New York State has embraced a top Riverkeeper priority by establishing a new program to protect public drinking water sources from contamination. Take action by thanking Gov. Cuomo and urging him to go big on clean water investments in the next state budget.

Drinking Water Protection

Photo: Jeff Turner, CC/Flickr


New York State has created an important new program to help communities protect drinking water at its source, one of Riverkeeper’s top goals.

The new program will help municipalities update risk assessments to define the highest priority actions, and develop plans to reduce and eliminate high-priority risks to drinking water quality. In the first phase of the program, the state will pay the full costs for 30 communities to develop these plans collaboratively with local stakeholders. Communities have until Feb. 15 to apply.

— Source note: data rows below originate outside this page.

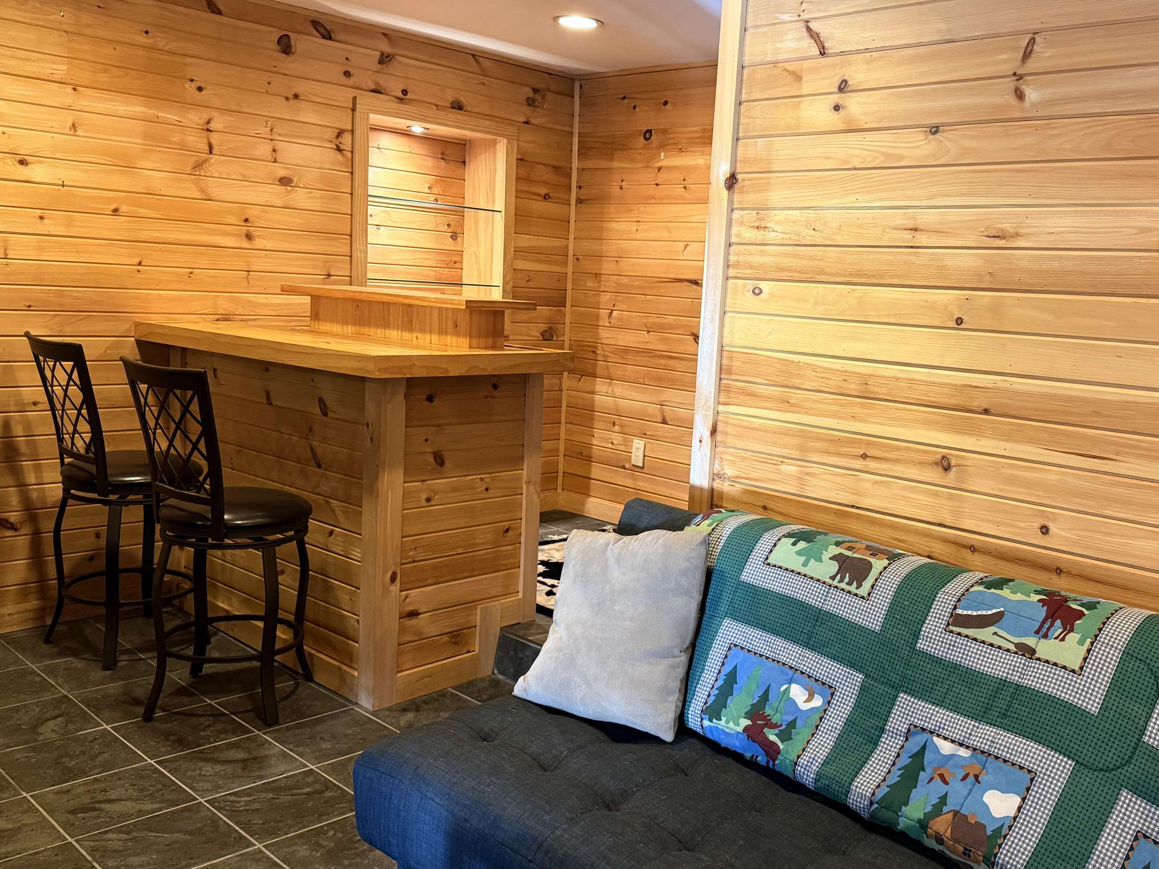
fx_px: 1105
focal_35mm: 33
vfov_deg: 42.9
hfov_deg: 54.9
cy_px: 405
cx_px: 698
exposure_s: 1/60
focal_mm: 6.76
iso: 320
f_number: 1.78
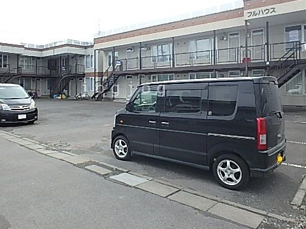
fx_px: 248
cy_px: 89
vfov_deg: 49.4
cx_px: 125
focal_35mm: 28
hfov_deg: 63.0
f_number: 3.5
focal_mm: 3.7
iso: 125
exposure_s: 1/500
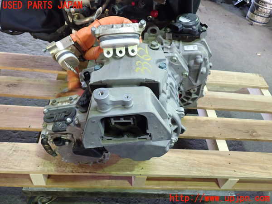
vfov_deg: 46.8
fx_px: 236
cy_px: 102
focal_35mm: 30
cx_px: 136
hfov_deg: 60.0
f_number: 2.3
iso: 320
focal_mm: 5.4
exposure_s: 1/30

Riverkeeper served as a member of the advisory group that helped draft the Drinking Water Source Protection Program (DWSP2). The state initiative also follows Riverkeeper’s call following Newburgh’s drinking water crisis, in 2016, for comprehensive protection of public drinking water sources.

While the robust programs to protect New York City’s reservoirs are world renowned, many smaller cities, villages and towns lack adequate programs to ensure their drinking water supplies remain free of contamination. As crises in Newburgh and elsewhere have shown, the costs – to public health and public budgets – of treating water after it’s contaminated are steep. Drinking Water Source Protection is a proactive strategy for preventing contamination before it happens.

Protecting water quality at its source involves watershed-based projects such as eliminating or treating pollution sources, protecting or restoring forested buffers along streams that naturally filter water, and reducing stormwater runoff from streets and farms, among other strategies.

Riverkeeper has developed a Scorecard that can help communities assess their need to update source water protection plans, and identify priorities. The Scorecard has been used by the Hudson River Drinking Water Intermunicipal Council (known as the Hudson 7) and the Saw Kill Watershed Community to help define local priorities for protecting sources of public drinking water.

The new state Drinking Water Source Protection Program will also help prioritize the $110 million available as part of the landmark 2017 Clean Water Infrastructure Act for land conservation to protect drinking water supplies. Locally, projects to protect water supplies serving Newburgh, Middletown, Troy, Schenectady and other Hudson River Watershed communities have so far been funded.